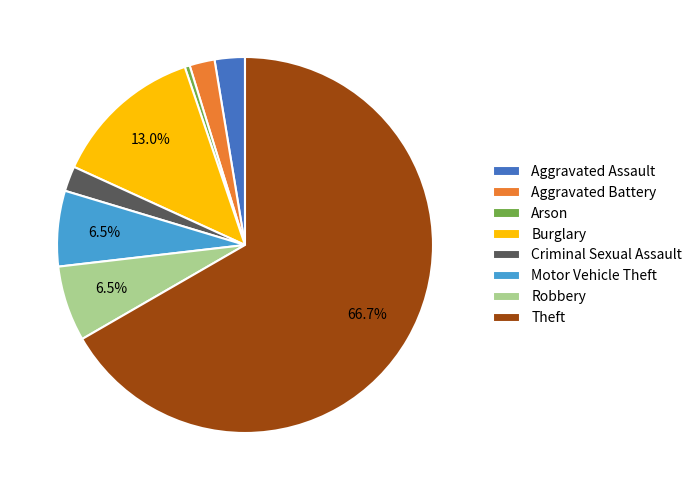

Is there any slice that represents more than half of the pie?

Yes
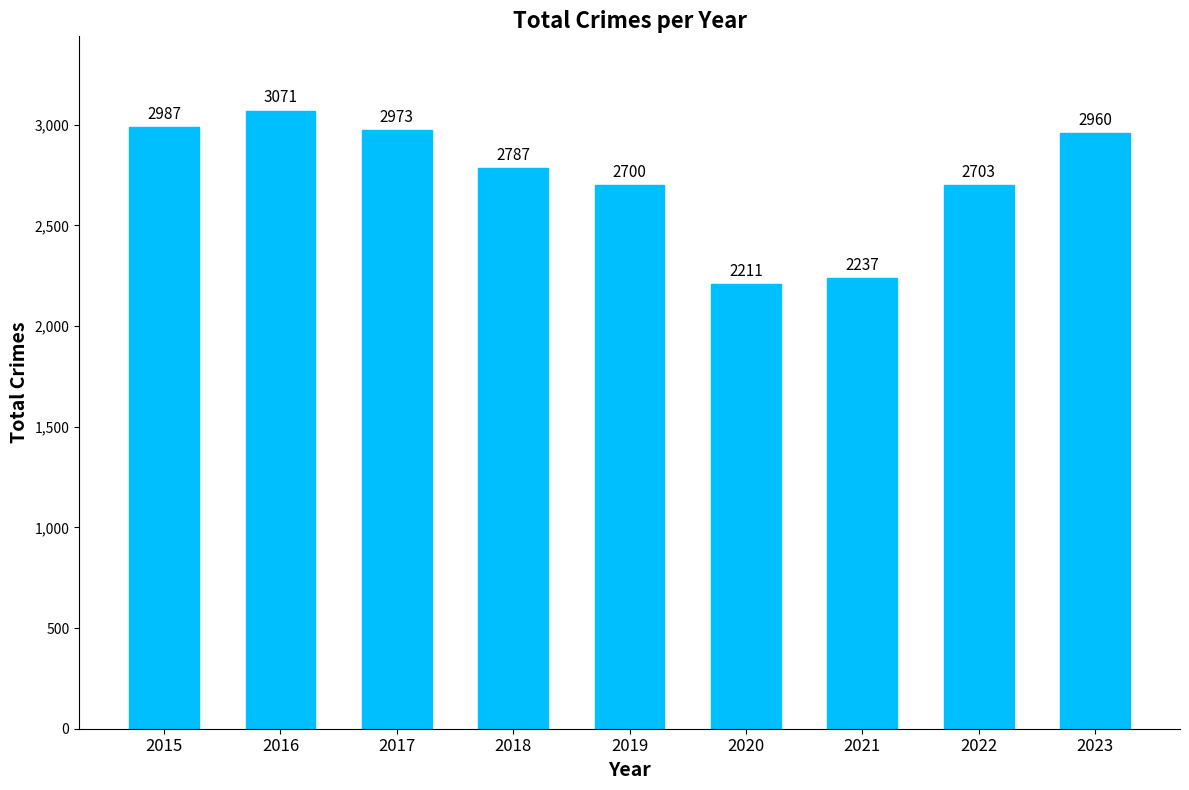

What is the value of the 5th bar from the left?

2700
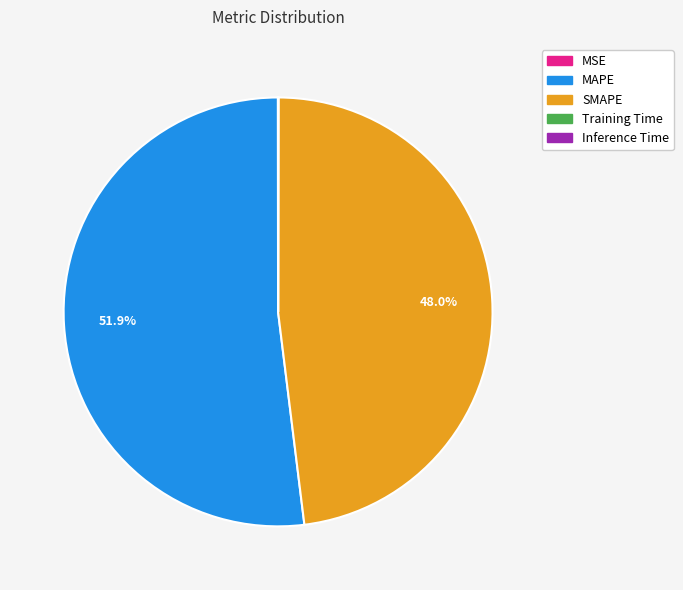

What is the total percentage of MAPE and SMAPE?

100.0%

▶ **Task item**: Quote the lines above word for word, but leave out the pictures.

▶ **Task response**:
Is there any slice that represents more than half of the pie?

Yes

What is the value of the 5th bar from the left?

2700

What is the total percentage of MAPE and SMAPE?

100.0%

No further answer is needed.